== Requirements ==
A: In the forum post on wiring stage lighting below, what is the only purpose the ground serves?
B: From the forum post about switching the ground conductor, quote the passage from "Quote from: vigilante397" to "of a fault.".
C: Continue the forum post about switching the ground conductor in stage lighting from the point where it ends.

== Text provided ==
Quote from: vigilante397 on July 31, 2014, 12:19:39 PM
I don't have a lot of experience with high voltage/high current things like stage lighting, but it seems to me that the safest way to do it would be to have the hot leads always connected and have the ground connected to the switch, so turning off the lights doesn't disconnect the hot lead, just disconnects the ground and breaks the circuit.

I am an Industrial Electrical Contractor and what you have described is not only the opposite of safe....but against NEC code.

Let's assume that the lighting is 120V. 120 V consists of the "hot' leg, the neutral, and a ground. The ground serves no purpose other than a "safety net" to provide a direct path to earth in the event of a fault.
Basically, the ground conductor is there to make sure that you do not take the full brunt of the current.

Under no circumstances should the ground conductor be switched or disconnected. There are certain situations where the neutral may be switched...but never with the "hot" conductor still connected.
I just designed a new fuzz circuit! It almost sounds a little different than the last fifty fuzz circuits I designed! ;)

== Data excerpt ==
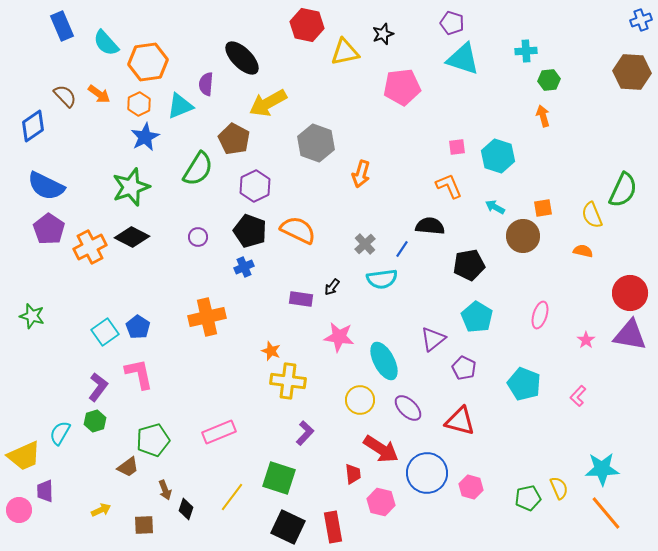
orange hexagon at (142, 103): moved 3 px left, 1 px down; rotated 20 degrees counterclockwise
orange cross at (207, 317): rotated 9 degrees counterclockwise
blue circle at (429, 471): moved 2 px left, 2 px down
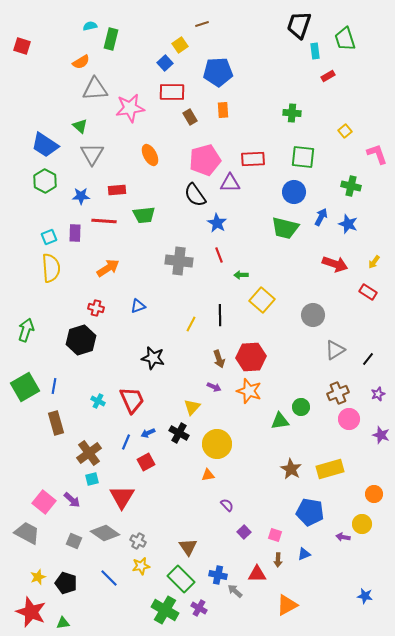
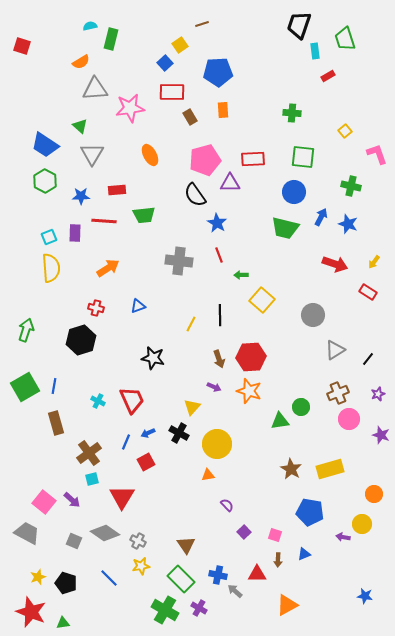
brown triangle at (188, 547): moved 2 px left, 2 px up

== Expected answers ==
A: It serves only as a "safety net" that provides a direct path to earth in the event of a fault.

B:
Quote from: vigilante397 on July 31, 2014, 12:19:39 PM
I don't have a lot of experience with high voltage/high current things like stage lighting, but it seems to me that the safest way to do it would be to have the hot leads always connected and have the ground connected to the switch, so turning off the lights doesn't disconnect the hot lead, just disconnects the ground and breaks the circuit.

I am an Industrial Electrical Contractor and what you have described is not only the opposite of safe....but against NEC code.

Let's assume that the lighting is 120V. 120 V consists of the "hot' leg, the neutral, and a ground. The ground serves no purpose other than a "safety net" to provide a direct path to earth in the event of a fault.

C:
PeterPan

Well of course a lot depends on budget, but for both safety and convenient functionality I'm going to suggest you consider a wireless solution. I've done a lot of work with a module made by Pololu called the Wixel, so much so that I might use it if I were making a custom design for someone (hey... might as well build on existing work, right). But that module requires programming in C, and I don't know if that makes you grin or grimace. So another approach you could consider is to gut an existing wireless remote light controller, many of which can be obtained from your local home depot or Loews type of store. Whatever you do, using a wireless link as a building block will eliminate a lot of high voltage safety issues at the pedal. And even if you used low voltage isolation relays, anything used on stage like this is going to have to take some abuse, and that will mean using tough (and often expensive) connectors and cables. So a wireless solution is partially paid for by the lack of need for any connection. And of course a programmable module will allow a great deal of flexibility in how the control actually functions, not to mention making future mods ("hey... can you make it do THIS too?") a lot less painful.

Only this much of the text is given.